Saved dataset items
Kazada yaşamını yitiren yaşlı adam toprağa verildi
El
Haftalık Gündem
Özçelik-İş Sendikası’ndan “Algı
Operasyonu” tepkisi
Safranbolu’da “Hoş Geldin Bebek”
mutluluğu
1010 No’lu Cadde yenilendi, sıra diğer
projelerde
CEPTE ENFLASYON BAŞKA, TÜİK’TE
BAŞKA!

> _Task to complete_: Count the lines in the records that contain the string "BAŞKA". Reply with the number only.

> _Answer_: 2